Over the past six years, the Department of Homeland Security (DHS) has implemented several new automated systems that capture arrival and exit information on non-immigrant travelers to the United States, and DHS has determined that recapturing this data manually when a non-immigrant is seeking admission to the United States is redundant and no longer provides any increase in security. DHS, therefore, has determined that it is no longer necessary to subject nationals from these countries to special registration procedures, and this notice deletes all currently designated countries from NSEERS compliance.

Until now, the NSEERS regulations required non-immigrant aliens who are nationals or citizens of countries designated by the Secretary of Homeland Security, upon consultation with the Secretary of State, to comply with special registration requirements, including providing fingerprints, a photograph, and any additional information required by DHS to DHS officials at the time the non-immigrant applies for admission at a U.S. port of entry. Non-immigrants subject to NSEERS requirements could also may be required to appear at a U.S. Immigration and Customs Enforcement (“ICE”) office in person to verify information by providing additional information or to provide documentation confirming compliance with the conditions of their status and admission.  Non-immigrants subject to NSEERS previously were required to depart through specified ports to record their departures from the United States.

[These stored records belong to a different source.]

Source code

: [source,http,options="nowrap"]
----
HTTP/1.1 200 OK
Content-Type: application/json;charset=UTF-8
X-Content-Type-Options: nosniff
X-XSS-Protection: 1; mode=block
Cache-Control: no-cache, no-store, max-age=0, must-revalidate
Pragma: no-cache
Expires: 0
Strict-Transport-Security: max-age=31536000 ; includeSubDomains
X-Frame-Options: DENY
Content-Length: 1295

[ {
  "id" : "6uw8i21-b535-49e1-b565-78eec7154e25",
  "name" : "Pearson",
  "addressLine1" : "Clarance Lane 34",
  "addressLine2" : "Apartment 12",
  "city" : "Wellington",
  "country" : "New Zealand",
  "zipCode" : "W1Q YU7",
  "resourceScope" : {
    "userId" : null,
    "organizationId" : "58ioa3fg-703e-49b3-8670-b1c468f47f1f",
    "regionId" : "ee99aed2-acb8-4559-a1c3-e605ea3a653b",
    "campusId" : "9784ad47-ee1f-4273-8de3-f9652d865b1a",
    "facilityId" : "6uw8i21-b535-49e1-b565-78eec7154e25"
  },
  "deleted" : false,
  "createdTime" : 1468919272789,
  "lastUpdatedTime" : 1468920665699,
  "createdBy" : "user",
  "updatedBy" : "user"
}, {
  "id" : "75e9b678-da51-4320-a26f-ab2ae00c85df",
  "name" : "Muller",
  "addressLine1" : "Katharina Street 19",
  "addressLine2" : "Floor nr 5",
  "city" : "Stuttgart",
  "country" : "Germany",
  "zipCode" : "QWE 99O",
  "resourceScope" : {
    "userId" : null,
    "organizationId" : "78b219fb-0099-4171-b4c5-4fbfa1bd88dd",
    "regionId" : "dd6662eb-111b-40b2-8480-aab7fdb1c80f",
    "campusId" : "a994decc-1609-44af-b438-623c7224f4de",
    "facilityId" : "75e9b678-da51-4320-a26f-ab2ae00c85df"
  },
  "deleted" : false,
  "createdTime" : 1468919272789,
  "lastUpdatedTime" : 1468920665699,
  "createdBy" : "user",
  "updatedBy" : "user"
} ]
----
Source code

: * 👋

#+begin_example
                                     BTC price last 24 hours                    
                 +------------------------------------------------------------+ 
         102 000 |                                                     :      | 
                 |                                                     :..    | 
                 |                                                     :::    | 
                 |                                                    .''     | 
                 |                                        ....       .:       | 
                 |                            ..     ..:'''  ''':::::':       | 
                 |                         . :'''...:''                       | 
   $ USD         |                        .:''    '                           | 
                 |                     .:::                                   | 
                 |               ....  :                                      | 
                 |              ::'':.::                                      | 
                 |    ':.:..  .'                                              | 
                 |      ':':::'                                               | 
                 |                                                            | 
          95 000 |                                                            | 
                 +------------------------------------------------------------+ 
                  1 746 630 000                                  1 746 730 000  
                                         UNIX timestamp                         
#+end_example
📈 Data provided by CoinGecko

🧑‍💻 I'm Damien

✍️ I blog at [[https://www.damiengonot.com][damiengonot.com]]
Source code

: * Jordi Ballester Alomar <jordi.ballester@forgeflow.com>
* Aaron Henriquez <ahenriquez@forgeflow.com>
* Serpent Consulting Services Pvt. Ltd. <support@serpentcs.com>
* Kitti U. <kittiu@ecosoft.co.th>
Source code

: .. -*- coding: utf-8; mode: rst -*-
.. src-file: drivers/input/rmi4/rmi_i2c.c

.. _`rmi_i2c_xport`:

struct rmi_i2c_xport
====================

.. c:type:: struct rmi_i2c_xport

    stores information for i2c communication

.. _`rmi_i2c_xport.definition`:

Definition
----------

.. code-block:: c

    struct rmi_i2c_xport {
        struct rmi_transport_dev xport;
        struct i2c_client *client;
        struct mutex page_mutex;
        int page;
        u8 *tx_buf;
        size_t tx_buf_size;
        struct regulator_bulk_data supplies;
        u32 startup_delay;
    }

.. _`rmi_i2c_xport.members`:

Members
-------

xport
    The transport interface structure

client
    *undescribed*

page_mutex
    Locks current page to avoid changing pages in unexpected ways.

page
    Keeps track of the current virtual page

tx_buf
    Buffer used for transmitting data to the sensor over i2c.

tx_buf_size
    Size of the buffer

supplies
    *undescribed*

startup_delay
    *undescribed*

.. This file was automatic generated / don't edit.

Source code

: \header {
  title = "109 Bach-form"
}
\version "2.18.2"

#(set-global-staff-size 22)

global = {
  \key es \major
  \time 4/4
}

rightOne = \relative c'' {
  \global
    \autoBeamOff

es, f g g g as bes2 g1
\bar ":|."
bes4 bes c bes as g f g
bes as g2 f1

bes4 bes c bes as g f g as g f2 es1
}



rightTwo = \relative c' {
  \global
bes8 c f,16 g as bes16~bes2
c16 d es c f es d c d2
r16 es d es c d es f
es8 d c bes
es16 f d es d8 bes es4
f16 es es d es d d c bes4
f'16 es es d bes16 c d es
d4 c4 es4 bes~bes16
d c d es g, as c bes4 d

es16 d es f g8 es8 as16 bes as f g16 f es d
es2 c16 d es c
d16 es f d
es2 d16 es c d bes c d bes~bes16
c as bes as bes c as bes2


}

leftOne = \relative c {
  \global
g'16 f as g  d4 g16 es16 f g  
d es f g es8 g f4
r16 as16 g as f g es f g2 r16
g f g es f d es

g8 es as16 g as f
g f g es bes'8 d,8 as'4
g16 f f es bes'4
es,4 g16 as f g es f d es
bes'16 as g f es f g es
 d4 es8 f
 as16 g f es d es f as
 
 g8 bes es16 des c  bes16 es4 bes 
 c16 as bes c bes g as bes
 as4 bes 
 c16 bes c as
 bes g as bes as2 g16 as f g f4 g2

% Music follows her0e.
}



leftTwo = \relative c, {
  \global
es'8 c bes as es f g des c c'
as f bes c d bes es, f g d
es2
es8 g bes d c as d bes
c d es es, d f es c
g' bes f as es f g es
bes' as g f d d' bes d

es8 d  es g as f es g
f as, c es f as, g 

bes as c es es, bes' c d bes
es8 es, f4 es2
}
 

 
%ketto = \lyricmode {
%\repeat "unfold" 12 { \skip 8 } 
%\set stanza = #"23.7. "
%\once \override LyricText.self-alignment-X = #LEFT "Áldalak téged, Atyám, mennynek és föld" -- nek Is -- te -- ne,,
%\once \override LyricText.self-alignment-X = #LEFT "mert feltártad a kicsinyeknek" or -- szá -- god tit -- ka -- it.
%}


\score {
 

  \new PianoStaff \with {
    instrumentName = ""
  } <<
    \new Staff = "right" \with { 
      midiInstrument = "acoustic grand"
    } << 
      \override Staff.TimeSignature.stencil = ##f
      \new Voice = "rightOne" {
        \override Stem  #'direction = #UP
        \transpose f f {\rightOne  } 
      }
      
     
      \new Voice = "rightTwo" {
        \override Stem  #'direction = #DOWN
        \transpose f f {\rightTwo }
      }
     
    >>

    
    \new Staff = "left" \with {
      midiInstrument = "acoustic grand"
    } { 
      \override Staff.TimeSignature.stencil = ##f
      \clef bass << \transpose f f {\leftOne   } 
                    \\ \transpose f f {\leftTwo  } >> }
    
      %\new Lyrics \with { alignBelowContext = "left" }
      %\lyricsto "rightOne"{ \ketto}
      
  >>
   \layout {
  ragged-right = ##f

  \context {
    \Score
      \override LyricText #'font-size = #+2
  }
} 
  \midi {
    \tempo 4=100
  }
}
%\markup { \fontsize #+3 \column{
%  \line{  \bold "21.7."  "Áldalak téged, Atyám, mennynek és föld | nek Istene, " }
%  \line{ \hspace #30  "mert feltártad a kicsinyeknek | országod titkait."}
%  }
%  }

Since NSEERS was implemented, DHS established the United States Visitor and Immigrant Status Indicator Technology Program (“US-VISIT”), in January 2004, to record the arrival and departure of aliens; verify aliens’ identities; and authenticate and biometrically compare travel documents issued to non-US citizens by DHS and the Department of State. Under US-VISIT requirements, most aliens seeking admission to the United States must provide finger scans and a digital photograph upon entry to the United States at U.S. ports of entry.

DHS also currently requires the collection and electronic transmission to U.S. Customs and Border Protection (CBP) of manifest information for passengers and crew members entering and departing the United States by air or sea. Commercial air carriers departing foreign destinations for the United States or departing the United States for a foreign destination are required to transmit passenger manifests electronically to CBP’s Advance Passenger Information System (APIS) within strict time limits as prescribed by regulation.